Tutte seminar - Jane Gao

Friday, October 25, 2013 3:30 pm - 4:30 pm EDT (GMT -04:00)

Solution geometry of a random k-XORSAT near the clustering threshold

Speaker: Jane Gao
Affiliation: University of Waterloo
Room: Mathematics and Computer Building (MC) 5158

Abstract:

Since early 2000s statistical physicists predicted, using a non-rigorous
technique called the "cavity method", that the solution spaces of many
random constraint satisfiability problems (CSPs) and combinatorial problems have clustering phenomenon. When the density of a random CSP (the number of constraints divided by the number of variables) is below a critical value c*, all solutions form a single well-connected cluster: one can "walk" from one solution to any other, via a path of solutions, by changing O(log n) variables at a time.
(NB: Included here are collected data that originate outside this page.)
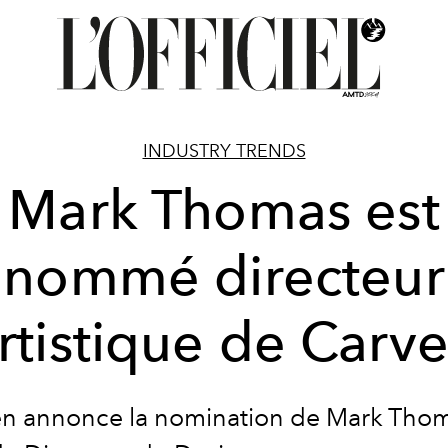
INDUSTRY TRENDS
Mark Thomas est
nommé directeur
rtistique de Carv
n annonce la nomination de Mark Tho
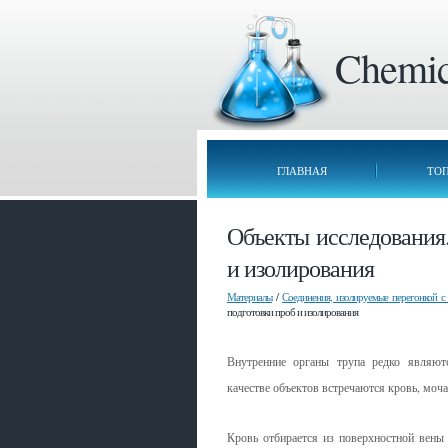
Chemica
ГЛАВНАЯ
ТО
Объекты исследования
и изолирования
Материалы
/
Соединения, изолируемые перегонкой с
подготовки проб и изолирования
Внутренние органы трупа редко являютс
качестве объектов встречаются кровь, моч
Кровь отбирается из поверхностной вены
Above c*, solutions are partitioned into exponentially many well-connected, well-separated clusters: the Hamming distance between any two solutions in different clusters is Ω(n). These clustering phenomena were proved to be true for several random CSPs by mathematicians. In this talk, I will depict clustering of random k-XORSAT solutions, in particular when its density is approaching c*, the clustering threshold: we investigate how clusters are born.

This is joint work with Mike Molloy.